Last time I was looking for a place to rent, I felt tempted to do something like this. There are several rental websites out there, and you are lucky if their listing overlap... Comparing locations, prices, what was being offered, etc, was a pain. Some sites would at least let you right-click and open in a new tab, but others wouldn't. The maps, sometimes they were google's, sometimes they were bing, and they would never let you overlay the public transit lines on top... And instead of letting you chose a location and radius on the map, some would ask you for the postal code!

So, I toyed with the idea of scraping those sites and build my own database, and build a website from it for others like me (probably sticking some google ads to try to pay for the hosting). I guess it is a good thing I didn't. And it is a shame to know that I can't (and no one else can either). I don't like Rogers and part of me is smiling about this ruling... but if this means that there will be no "google news"-like service for rent hunting, this is another case of copyright preventing useful services from coming to life.

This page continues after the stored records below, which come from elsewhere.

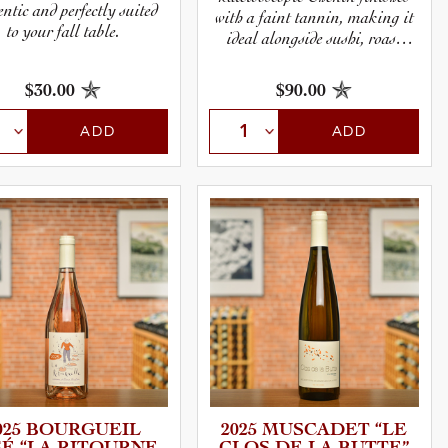
ntic and perfectly suited
with a faint tannin, making it
to your fall table.
ideal alongside sushi, roast
chicken, or a hard and
flavorful cheese like Comté.
$30.00
$90.00
ADD
ADD
025 BOURGUEIL
2025 MUSCADET “LE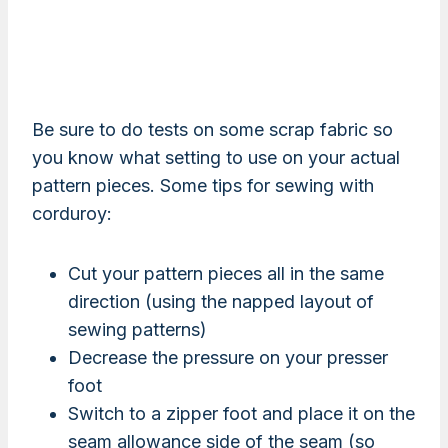
Be sure to do tests on some scrap fabric so
you know what setting to use on your actual
pattern pieces. Some tips for sewing with
corduroy:
Cut your pattern pieces all in the same
direction (using the napped layout of
sewing patterns)
Decrease the pressure on your presser
foot
Switch to a zipper foot and place it on the
seam allowance side of the seam (so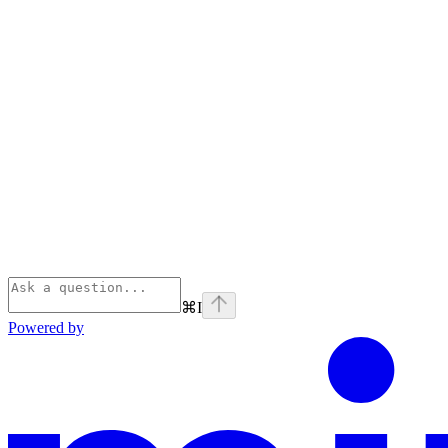
⌘
I
Powered by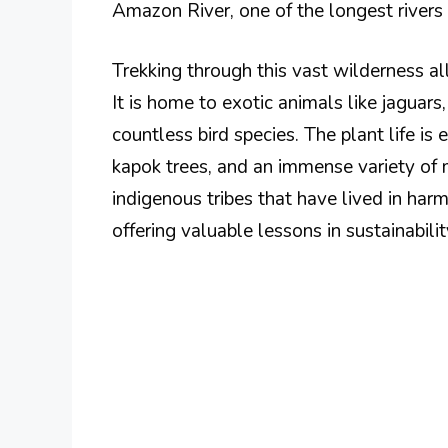
Amazon River, one of the longest rivers 
Trekking through this vast wilderness all
It is home to exotic animals like jaguars,
countless bird species. The plant life is
kapok trees, and an immense variety of
indigenous tribes that have lived in har
offering valuable lessons in sustainabil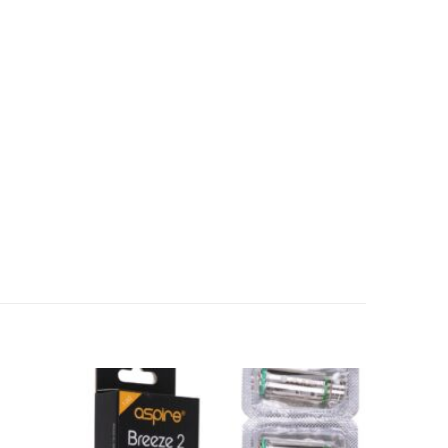
Add to
Add to
wishlist
wishlist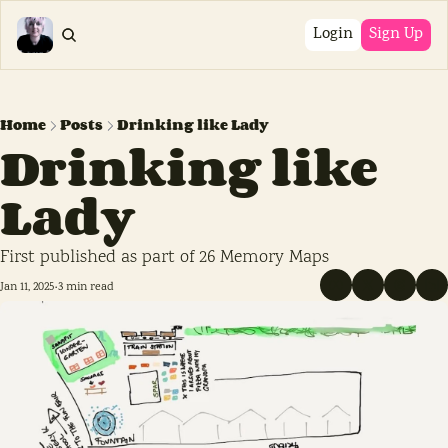
Login
Sign Up
Home
Posts
Drinking like Lady
Drinking like 
Lady
First published as part of 26 Memory Maps
Jan 11, 2025
3 min read
•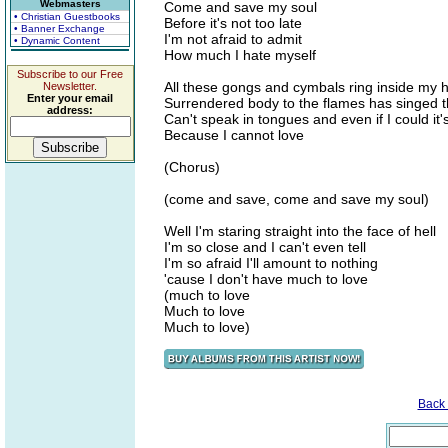
Webmasters
Come and save my soul
• Christian Guestbooks
Before it's not too late
• Banner Exchange
I'm not afraid to admit
• Dynamic Content
How much I hate myself
Subscribe to our Free
All these gongs and cymbals ring inside my 
Newsletter.
Enter your email
Surrendered body to the flames has singed t
address:
Can't speak in tongues and even if I could it'
Because I cannot love
(Chorus)
(come and save, come and save my soul)
Well I'm staring straight into the face of hell
I'm so close and I can't even tell
I'm so afraid I'll amount to nothing
'cause I don't have much to love
(much to love
Much to love
Much to love)
Back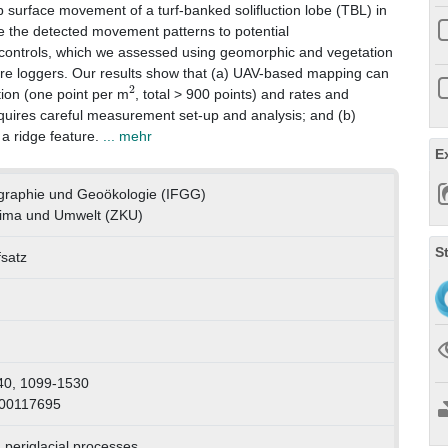
p surface movement of a turf-banked solifluction lobe (TBL) in
te the detected movement patterns to potential
 controls, which we assessed using geomorphic and vegetation
ture loggers. Our results show that (a) UAV-based mapping can
2
tion (one point per m
, total > 900 points) and rates and
 requires careful measurement set-up and analysis; and (b)
 a ridge feature.
... mehr
E
eographie und Geoökologie (IFGG)
lima und Umwelt (ZKU)
S
fsatz
40, 1099-1530
000117695
 periglacial processes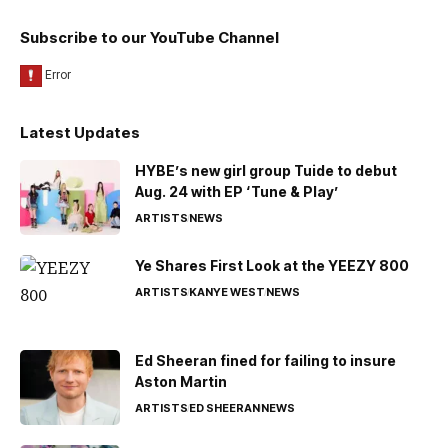
Subscribe to our YouTube Channel
Latest Updates
HYBE’s new girl group Tuide to debut
Aug. 24 with EP ‘Tune & Play’
ARTISTS
NEWS
Ye Shares First Look at the YEEZY 800
ARTISTS
KANYE WEST
NEWS
Ed Sheeran fined for failing to insure
Aston Martin
ARTISTS
ED SHEERAN
NEWS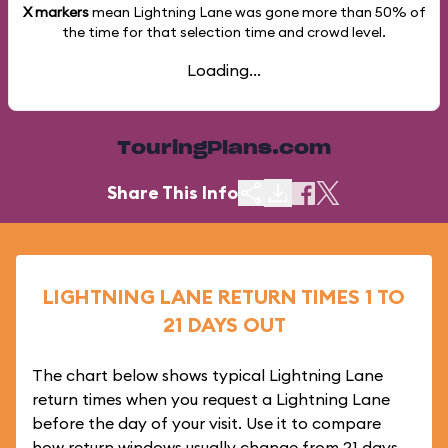
X markers
mean Lightning Lane was gone more than
50%
of
the time for that selection time and crowd level.
Loading...
TouringPlans.com
Share This Info
LIGHTNING LANE RETURN TIMES 1 TO
21 DAYS OUT
The chart below shows typical Lightning Lane
return times when you request a Lightning Lane
before the day of your visit. Use it to compare
how return windows usually change from 21 days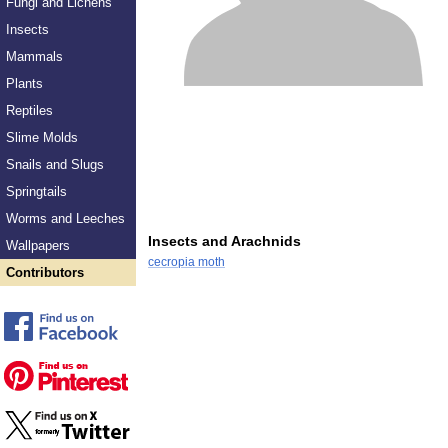
Fungi and Lichens
Insects
Mammals
Plants
Reptiles
Slime Molds
Snails and Slugs
Springtails
Worms and Leeches
Insects and Arachnids
Wallpapers
cecropia moth
Contributors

Comment: Re:Science vs Religion: Contradictions? (Score 1) 1014

by isilrion (#37178446) Attached to: Evangelical Scientists Debate Creation Story

Any other assertion, be it for or against, fails at logic.

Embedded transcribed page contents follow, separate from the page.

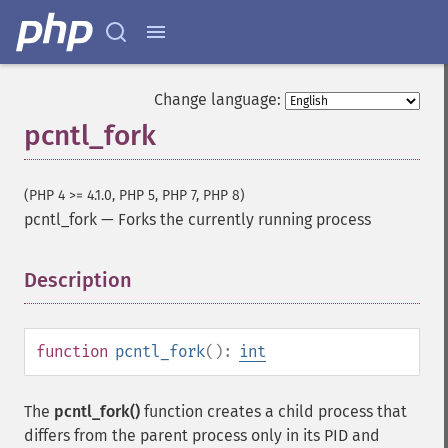
Change language:
pcntl_fork
(PHP 4 >= 4.1.0, PHP 5, PHP 7, PHP 8)
pcntl_fork
—
Forks the currently running process
Description
¶
function
pcntl_fork
():
int
The
pcntl_fork()
function creates a child process that
differs from the parent process only in its PID and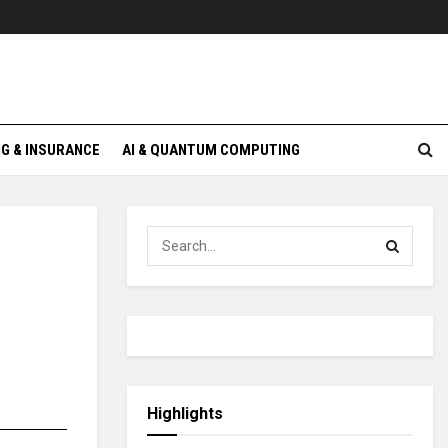
G & INSURANCE
AI & QUANTUM COMPUTING
Highlights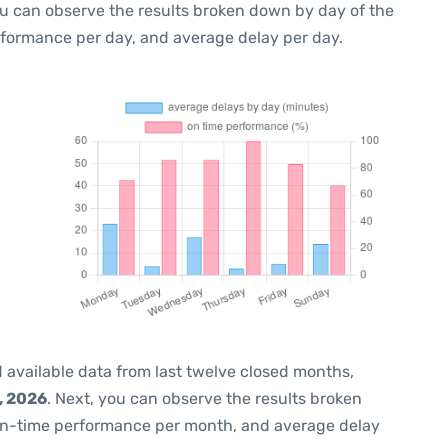
ou can observe the results broken down by day of the
rformance per day, and average delay per day.
 available data from last twelve closed months,
, 2026
. Next, you can observe the results broken
on-time performance per month, and average delay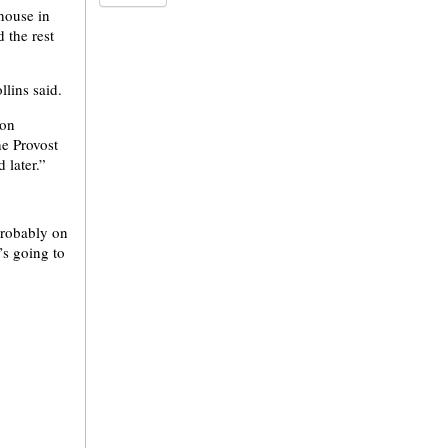
 house in
 the rest
llins said.
 on
he Provost
 later.”
probably on
’s going to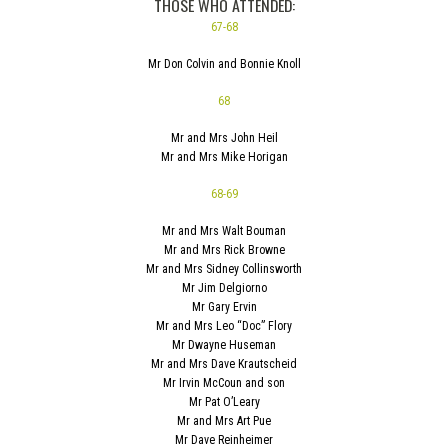
THOSE WHO ATTENDED:
67-68
Mr Don Colvin and Bonnie Knoll
68
Mr and Mrs John Heil
Mr and Mrs Mike Horigan
68-69
Mr and Mrs Walt Bouman
Mr and Mrs Rick Browne
Mr and Mrs Sidney Collinsworth
Mr Jim Delgiorno
Mr Gary Ervin
Mr and Mrs Leo “Doc” Flory
Mr Dwayne Huseman
Mr and Mrs Dave Krautscheid
Mr Irvin McCoun and son
Mr Pat O’Leary
Mr and Mrs Art Pue
Mr Dave Reinheimer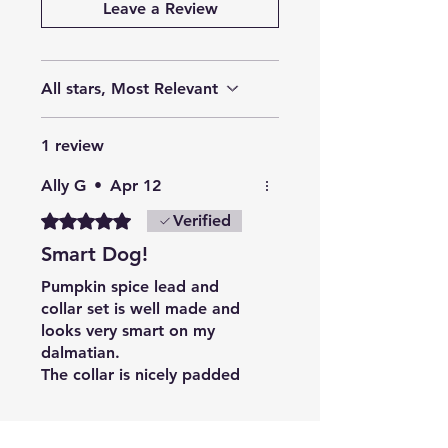
Leave a Review
All stars, Most Relevant
1 review
Ally G
•
Apr 12
Rated 5 out of 5 stars.
Verified
Smart Dog!
Pumpkin spice lead and
collar set is well made and
looks very smart on my
dalmatian.
The collar is nicely padded
and the buckle isn't too
difficult to operate; the lead
Related Products
is comfortable to hold.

Not all other assertions regarding "gods" fail at logic. You can assert that some descriptions of some beings are self-contradictory, and thus there is no being that accurately matches those descriptions (reductio ad absurdum). One such description is of a benevolent, truthful being, who claims that killing is evil, and yet murders people.

This is different from claiming that there are no gods (which as you point out, is "unknowable" and "irrelevant"). This is claiming that "this particular god that you are telling me about cannot logically exist". Risking a holy war here, two concrete examples are the IPU (invisible and pink simultaneously, cannot exist) and the FSM (afaik, the his noodliness is not contradictory, he is merely irrelevant).

The claim that the IPU doesn't exist is logically sound, even if it is a statement regarding the existence of a god.

Comment: Re:H.264 (Score 1) 399

by isilrion (#35273422) Attached to: Will Google Oppose DRM On HTML5 Video?

Ok, so you've changed your position again - first you say "where did I mention patents" and I point it out, and now you're changing your argument to how this is about patents not being licenced in an open-friendly way. Stick to one argument perhaps?

No, I said "where did I mention patented technologies". I mentioned patents - that is the problem with h.264, and you somehow figured out that jpeg would be a counter example. But jpeg clearly isn't h.264, neither is the wheel. Of course I was referring to "patents" in my post! And in every reply to it! /me is baffled. And apparently, too "paranoid" to continue.

This paranoid crap gets tiresome. Not everyone is out to get you.

(except MPEG-LA, evidently - because they /do not/ license their patents in a free software compatible way. But I know, "that's free software's fault".)

Anyway, to summarize my point instead of keep following your detours:
* There are patents covering h.264.
* Mozilla can't license those patents and keep firefox free.
* Mozilla can't ignore the patents, because it is breaking the law.
* Mozilla can't leave it to the OS, because doing so will alienate part of their users (linux users who are not violating the patents)
* Mozilla (and me and others) prefer an open web, rather than a web controlled by a few companies --- this is the "ideology" and "paranoia" parts, I suppose.

So, clearly, this is all Mozilla's fault, because they can either make parts of firefox non-free, break the law, or ignore a chunk of their users. All that rant about calling me paranoid, and Linus and the iPad, RMS, the BBC, you not caring about ideology, and $$$, has nothing to do with the discussion, and doesn't change the fact that Mozilla would have to take one of these three paths to support h.264.

I just tried to point out that it wasn't a matter of "ideology" but "legality" and you replied with and ad-hominem. Given that this thread will have 0 influence in Mozilla's decisions, I'll stop, right now.